A heartbeat is a tiny network message sent continuously between computers. It serves as a recurring proof of life. The sending computer uses this message to prove it is powered on and functioning properly.

In a basic setup, we have a worker node and a monitor node.

A node is simply an individual computer within the distributed network. The worker node handles heavy processing tasks. The monitor node watches the network.

Every three seconds, the worker node generates a small digital file. It transmits this file across the network cable to the monitor node. The monitor node receives the file and updates an internal ledger.

As long as the monitor node receives these rhythmic messages, it knows the worker node is healthy.

If the messages suddenly stop arriving, the monitor node assumes the worker node has suffered a fatal hardware crash.

The Anatomy Of The Message

During a technical interview, you must understand the exact data inside this message. We call the contents of this message the payload.

A well-designed payload must remain extremely small.

Sending massive files every three seconds would completely overwhelm the network switches.

A standard payload contains a universally unique identifier.

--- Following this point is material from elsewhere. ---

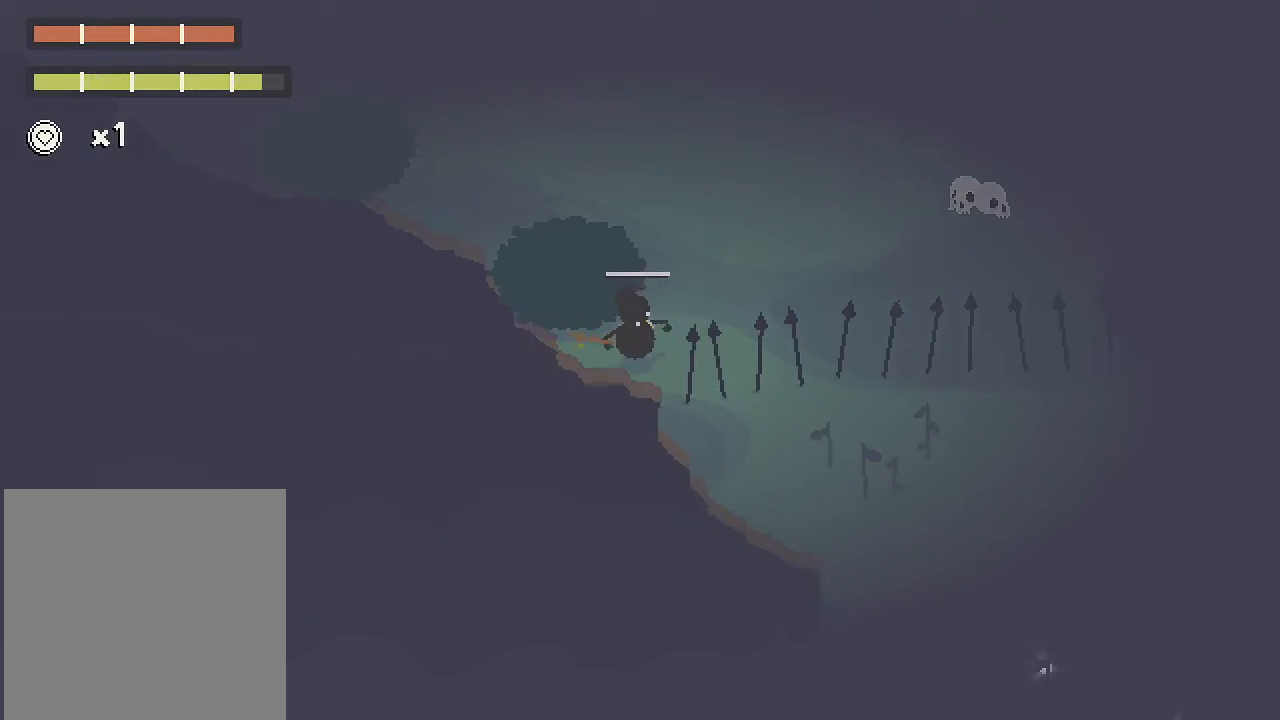
{"buttons": ["R2"], "left_stick": "center", "right_stick": "down-right", "button_events": []}
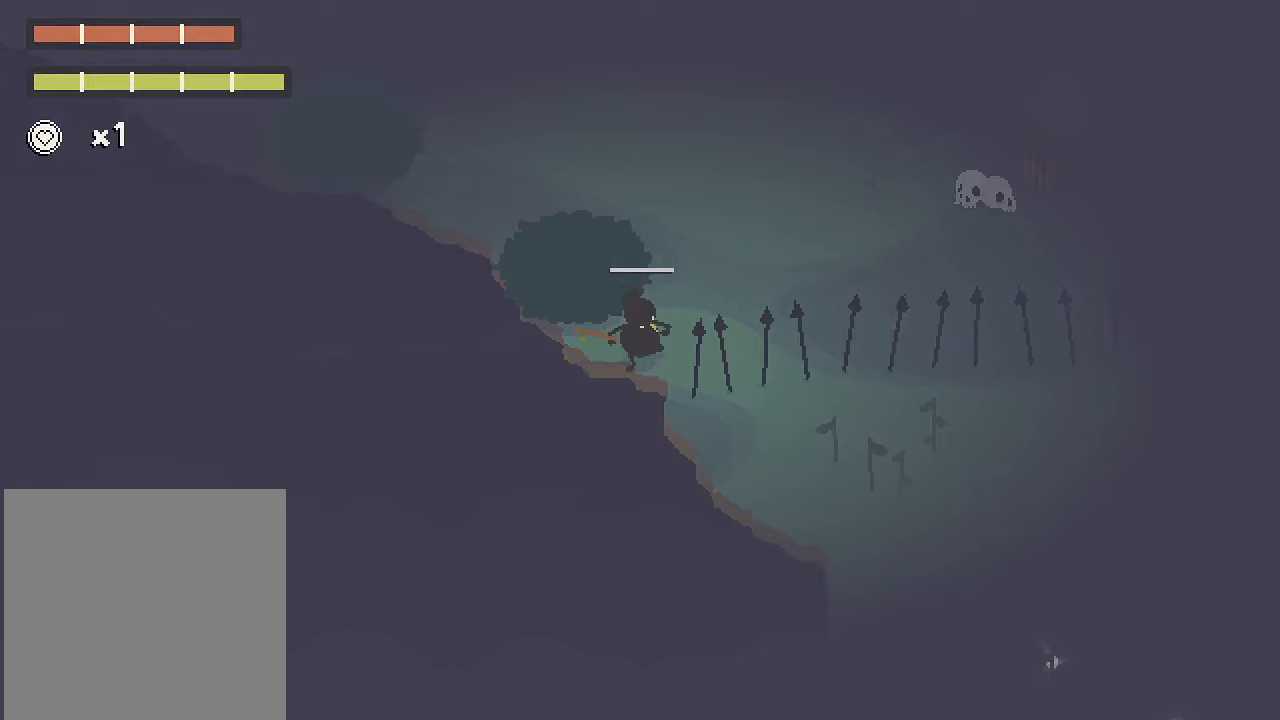
{"buttons": [], "left_stick": "center", "right_stick": "down-right", "button_events": [[367, "R2", "up"]]}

This specific text string tells the monitor node exactly which machine generated the message.

The payload also contains a precise timestamp. The worker node records the exact millisecond the message was created.

This helps the monitor node track network speed and delivery times.

Finally, the payload often includes a brief status code. This code confirms the internal software application is actually running. The machine might be powered on, but the internal software could be completely frozen.

Push Architecture Versus Pull Architecture

The Push Model Design

Engineers must decide how these status messages move across the network. The most common approach is the push model.

In this design, the worker node takes full responsibility for communication.

The worker node runs an internal timer. When the timer triggers, the worker pushes the payload outward to the central monitor node. The monitor node simply sits passively and listens for incoming data.